- **WORK ORDER A**
Reproduce the passage on medical innovation and spending word for word, from "Technological innovations vastly" to "and multiple myeloma.".
- **WORK ORDER B**
In the passage on medical innovation and spending, what do experts say is the major source of increases in medical spending in the United States?

Innovations increase medical spending

Technological innovations vastly improved health care in the last half of the 20th century, and accelerating innovation in the 21st century promises the prevention, effective treatment and cure of disease. However, experts say that technological innovation is also the major source of increases in medical spending in the United States.

  • Innovations such as magnetic resonance imaging, genetically engineered growth factors, and highly effective drugs for depression, gastroesophageal reflux, high blood cholesterol and HIV disease greatly improved the detection and treatment of diseases.

  • The advances greatly improved the outcomes of complex procedures such as organ transplantation, coronary artery bypass surgery, and high-dose chemotherapy and bone marrow transplantation for leukemia and multiple myeloma.

    These advances often have their greatest impact long after they are introduced, when patients who would have received an older, inexpensive treatment or none at all receive more, or more expensive, care.

- **RECORDS SHOWN**

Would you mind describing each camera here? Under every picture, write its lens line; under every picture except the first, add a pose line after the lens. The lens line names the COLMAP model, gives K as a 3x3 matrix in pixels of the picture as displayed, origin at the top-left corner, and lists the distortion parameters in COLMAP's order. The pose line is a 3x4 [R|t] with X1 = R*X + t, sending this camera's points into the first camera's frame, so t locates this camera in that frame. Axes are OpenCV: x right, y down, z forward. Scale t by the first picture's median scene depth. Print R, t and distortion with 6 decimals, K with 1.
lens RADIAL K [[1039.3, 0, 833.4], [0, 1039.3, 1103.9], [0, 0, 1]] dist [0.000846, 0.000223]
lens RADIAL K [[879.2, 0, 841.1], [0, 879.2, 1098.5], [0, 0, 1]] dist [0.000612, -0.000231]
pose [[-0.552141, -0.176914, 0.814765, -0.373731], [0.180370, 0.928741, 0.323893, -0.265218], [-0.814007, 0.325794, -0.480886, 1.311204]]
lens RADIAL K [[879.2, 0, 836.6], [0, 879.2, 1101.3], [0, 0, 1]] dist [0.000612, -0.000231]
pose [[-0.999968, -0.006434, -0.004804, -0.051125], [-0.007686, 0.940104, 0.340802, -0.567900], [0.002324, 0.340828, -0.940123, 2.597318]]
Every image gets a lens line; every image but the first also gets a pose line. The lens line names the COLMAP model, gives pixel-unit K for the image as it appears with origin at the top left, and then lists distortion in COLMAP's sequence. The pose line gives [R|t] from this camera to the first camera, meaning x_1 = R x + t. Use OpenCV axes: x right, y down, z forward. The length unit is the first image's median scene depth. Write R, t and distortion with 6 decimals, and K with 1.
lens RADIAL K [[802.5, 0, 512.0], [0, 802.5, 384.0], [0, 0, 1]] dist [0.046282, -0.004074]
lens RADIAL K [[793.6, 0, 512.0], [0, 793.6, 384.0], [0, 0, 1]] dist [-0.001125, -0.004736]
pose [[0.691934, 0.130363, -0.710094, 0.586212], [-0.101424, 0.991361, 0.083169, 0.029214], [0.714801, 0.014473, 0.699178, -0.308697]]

- **WRITTEN REPLY A**
Technological innovations vastly improved health care in the last half of the 20th century, and accelerating innovation in the 21st century promises the prevention, effective treatment and cure of disease. However, experts say that technological innovation is also the major source of increases in medical spending in the United States.

  • Innovations such as magnetic resonance imaging, genetically engineered growth factors, and highly effective drugs for depression, gastroesophageal reflux, high blood cholesterol and HIV disease greatly improved the detection and treatment of diseases.

  • The advances greatly improved the outcomes of complex procedures such as organ transplantation, coronary artery bypass surgery, and high-dose chemotherapy and bone marrow transplantation for leukemia and multiple myeloma.

- **WRITTEN REPLY B**
Technological innovation.